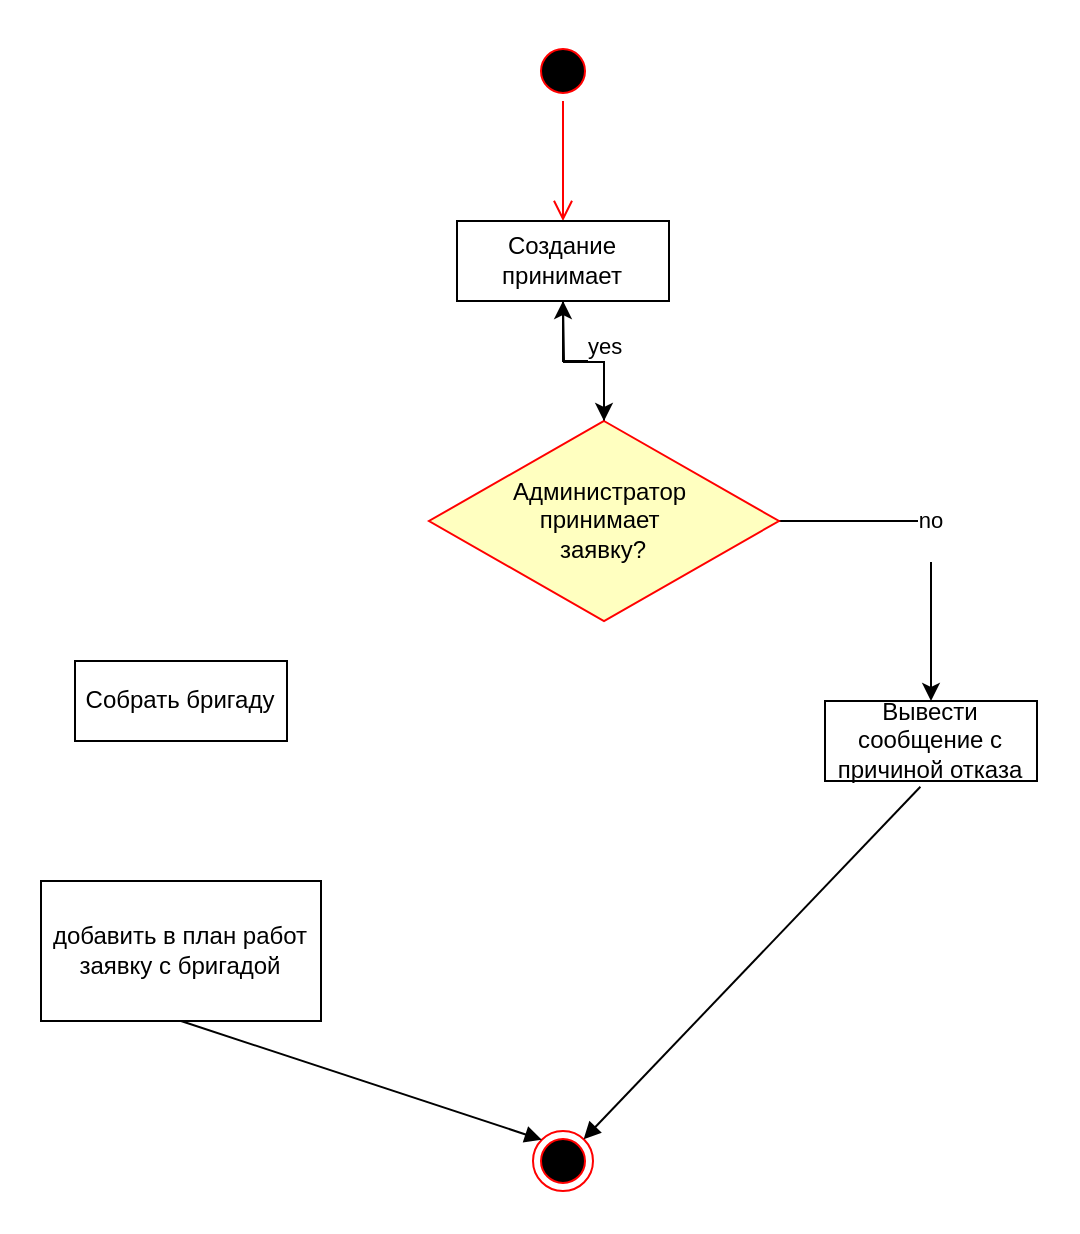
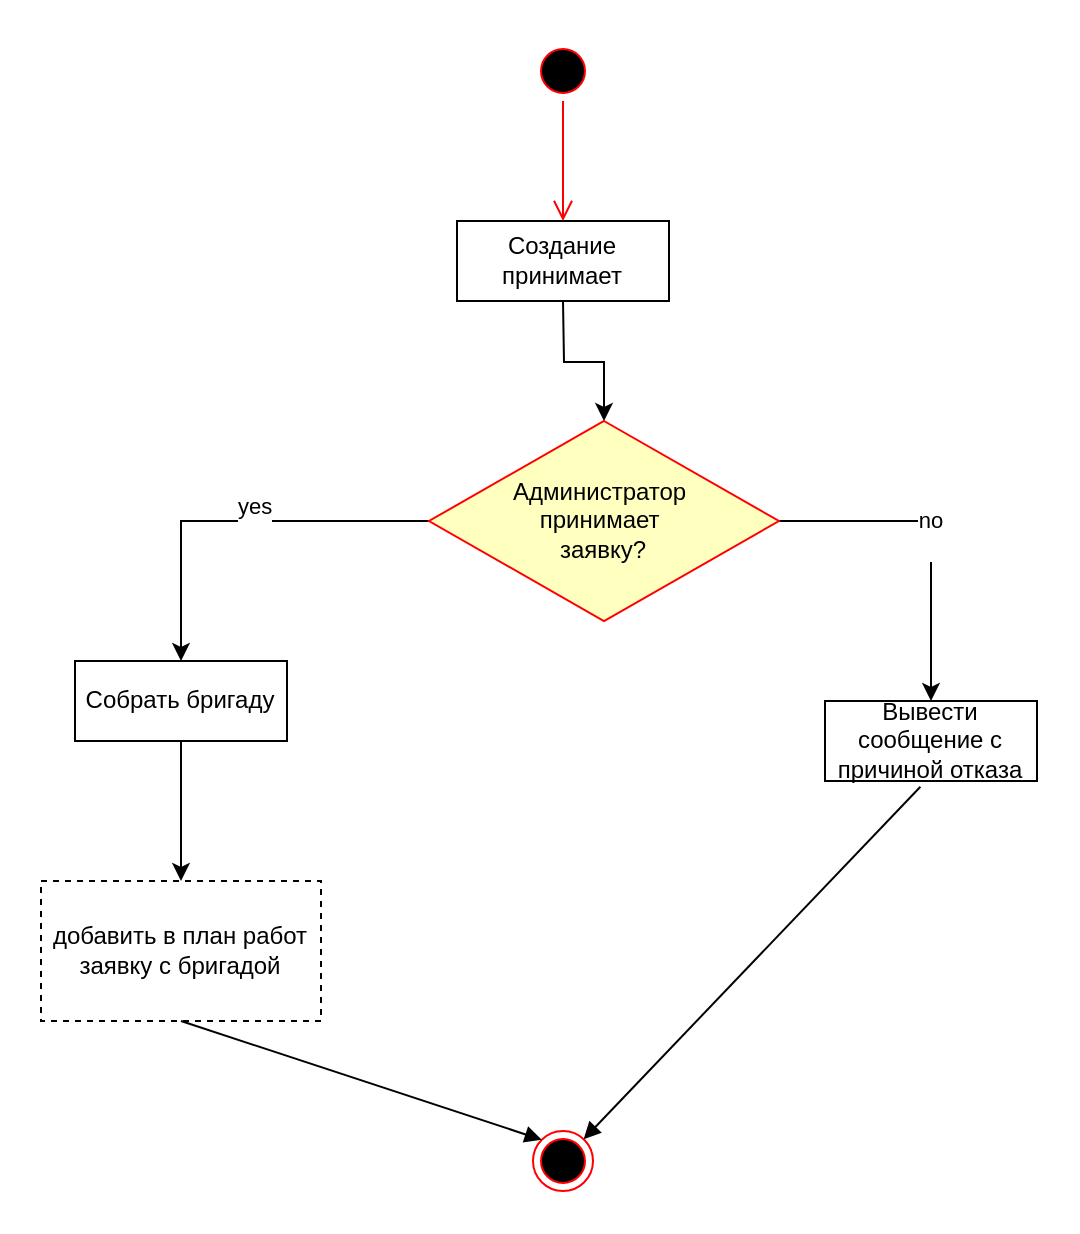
  <mxCell id="0" />
  <mxCell id="1" parent="0" />
  <mxCell id="2" value="" style="ellipse;html=1;shape=startState;fillColor=#000000;strokeColor=#ff0000;" parent="1" vertex="1"><mxGeometry x="266" y="20" width="30" height="30" as="geometry" /></mxCell>
  <mxCell id="3" value="" style="edgeStyle=orthogonalEdgeStyle;html=1;verticalAlign=bottom;endArrow=open;endSize=8;strokeColor=#ff0000;rounded=0;" parent="1" source="2" edge="1"><mxGeometry relative="1" as="geometry"><mxPoint x="281" y="110" as="targetPoint" /></mxGeometry></mxCell>
  <mxCell id="4" value="Создание принимает" style="rounded=0;whiteSpace=wrap;html=1;" parent="1" vertex="1"><mxGeometry x="228" y="110" width="106" height="40" as="geometry" /></mxCell>
- <mxCell id="5" value="&lt;div style=&quot;&quot;&gt;yes&lt;/div&gt;&lt;div style=&quot;&quot;&gt;&lt;br&gt;&lt;/div&gt;" style="edgeStyle=orthogonalEdgeStyle;rounded=0;orthogonalLoop=1;jettySize=auto;html=1;align=left;" edge="1" parent="1" source="7" target="4"><mxGeometry relative="1" as="geometry"><mxPoint x="137" y="440" as="targetPoint" /></mxGeometry></mxCell>
+ <mxCell id="5" value="&lt;div style=&quot;&quot;&gt;yes&lt;/div&gt;&lt;div style=&quot;&quot;&gt;&lt;br&gt;&lt;/div&gt;" style="edgeStyle=orthogonalEdgeStyle;rounded=0;orthogonalLoop=1;jettySize=auto;html=1;entryX=0.5;entryY=0;entryDx=0;entryDy=0;align=left;" edge="1" parent="1" source="7" target="15"><mxGeometry relative="1" as="geometry"><mxPoint x="137" y="440" as="targetPoint" /></mxGeometry></mxCell>
  <mxCell id="6" value="no&lt;div&gt;&lt;br&gt;&lt;/div&gt;" style="edgeStyle=orthogonalEdgeStyle;rounded=0;orthogonalLoop=1;jettySize=auto;html=1;entryX=0.5;entryY=0;entryDx=0;entryDy=0;" edge="1" parent="1" source="7" target="9"><mxGeometry relative="1" as="geometry" /></mxCell>
  <mxCell id="7" value="Администратор&amp;nbsp;&lt;br&gt;принимает&amp;nbsp;&lt;div&gt;заявку?&lt;/div&gt;" style="rhombus;whiteSpace=wrap;html=1;fillColor=#ffffc0;strokeColor=#ff0000;" parent="1" vertex="1"><mxGeometry x="214" y="210" width="175" height="100" as="geometry" /></mxCell>
  <mxCell id="8" value="" style="edgeStyle=orthogonalEdgeStyle;rounded=0;orthogonalLoop=1;jettySize=auto;html=1;entryX=0.5;entryY=0;entryDx=0;entryDy=0;" parent="1" edge="1" target="7"><mxGeometry relative="1" as="geometry"><mxPoint x="281" y="150" as="sourcePoint" /><mxPoint x="281" y="180" as="targetPoint" /></mxGeometry></mxCell>
  <mxCell id="9" value="Вывести сообщение с причиной отказа" style="rounded=0;whiteSpace=wrap;html=1;" parent="1" vertex="1"><mxGeometry x="412" y="350" width="106" height="40" as="geometry" /></mxCell>
- <mxCell id="10" value="добавить в план работ заявку с бригадой" style="rounded=0;whiteSpace=wrap;html=1;" parent="1" vertex="1"><mxGeometry x="20" y="440" width="140" height="70" as="geometry" /></mxCell>
+ <mxCell id="10" value="добавить в план работ заявку с бригадой" style="rounded=0;whiteSpace=wrap;html=1;dashed=1;" parent="1" vertex="1"><mxGeometry x="20" y="440" width="140" height="70" as="geometry" /></mxCell>
  <mxCell id="11" value="" style="ellipse;html=1;shape=endState;fillColor=#000000;strokeColor=#ff0000;" parent="1" vertex="1"><mxGeometry x="266" y="565" width="30" height="30" as="geometry" /></mxCell>
  <mxCell id="12" value="" style="html=1;verticalAlign=bottom;labelBackgroundColor=none;endArrow=block;endFill=1;endSize=6;align=left;rounded=0;exitX=0.45;exitY=1.072;exitDx=0;exitDy=0;exitPerimeter=0;" parent="1" source="9" target="11" edge="1"><mxGeometry x="-1" relative="1" as="geometry"><mxPoint x="327" y="710" as="sourcePoint" /><mxPoint x="487" y="710" as="targetPoint" /></mxGeometry></mxCell>
  <mxCell id="13" value="" style="html=1;verticalAlign=bottom;labelBackgroundColor=none;endArrow=block;endFill=1;endSize=6;align=left;rounded=0;exitX=0.5;exitY=1;exitDx=0;exitDy=0;entryX=0;entryY=0;entryDx=0;entryDy=0;" parent="1" source="10" target="11" edge="1"><mxGeometry x="-1" relative="1" as="geometry"><mxPoint x="364.7" y="622.88" as="sourcePoint" /><mxPoint x="298.23" y="800.941" as="targetPoint" /></mxGeometry></mxCell>
+ <mxCell id="14" style="edgeStyle=orthogonalEdgeStyle;rounded=0;orthogonalLoop=1;jettySize=auto;html=1;entryX=0.5;entryY=0;entryDx=0;entryDy=0;" edge="1" parent="1" source="15" target="10"><mxGeometry relative="1" as="geometry" /></mxCell>
  <mxCell id="15" value="Собрать бригаду" style="rounded=0;whiteSpace=wrap;html=1;" parent="1" vertex="1"><mxGeometry x="37" y="330" width="106" height="40" as="geometry" /></mxCell>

• **WORK TO COMPLETE**
Return every line of the listing that contains the string "exitDy".

• **ANSWER FOR THE TASK**
  <mxCell id="12" value="" style="html=1;verticalAlign=bottom;labelBackgroundColor=none;endArrow=block;endFill=1;endSize=6;align=left;rounded=0;exitX=0.45;exitY=1.072;exitDx=0;exitDy=0;exitPerimeter=0;" parent="1" source="9" target="11" edge="1"><mxGeometry x="-1" relative="1" as="geometry"><mxPoint x="327" y="710" as="sourcePoint" /><mxPoint x="487" y="710" as="targetPoint" /></mxGeometry></mxCell>
  <mxCell id="13" value="" style="html=1;verticalAlign=bottom;labelBackgroundColor=none;endArrow=block;endFill=1;endSize=6;align=left;rounded=0;exitX=0.5;exitY=1;exitDx=0;exitDy=0;entryX=0;entryY=0;entryDx=0;entryDy=0;" parent="1" source="10" target="11" edge="1"><mxGeometry x="-1" relative="1" as="geometry"><mxPoint x="364.7" y="622.88" as="sourcePoint" /><mxPoint x="298.23" y="800.941" as="targetPoint" /></mxGeometry></mxCell>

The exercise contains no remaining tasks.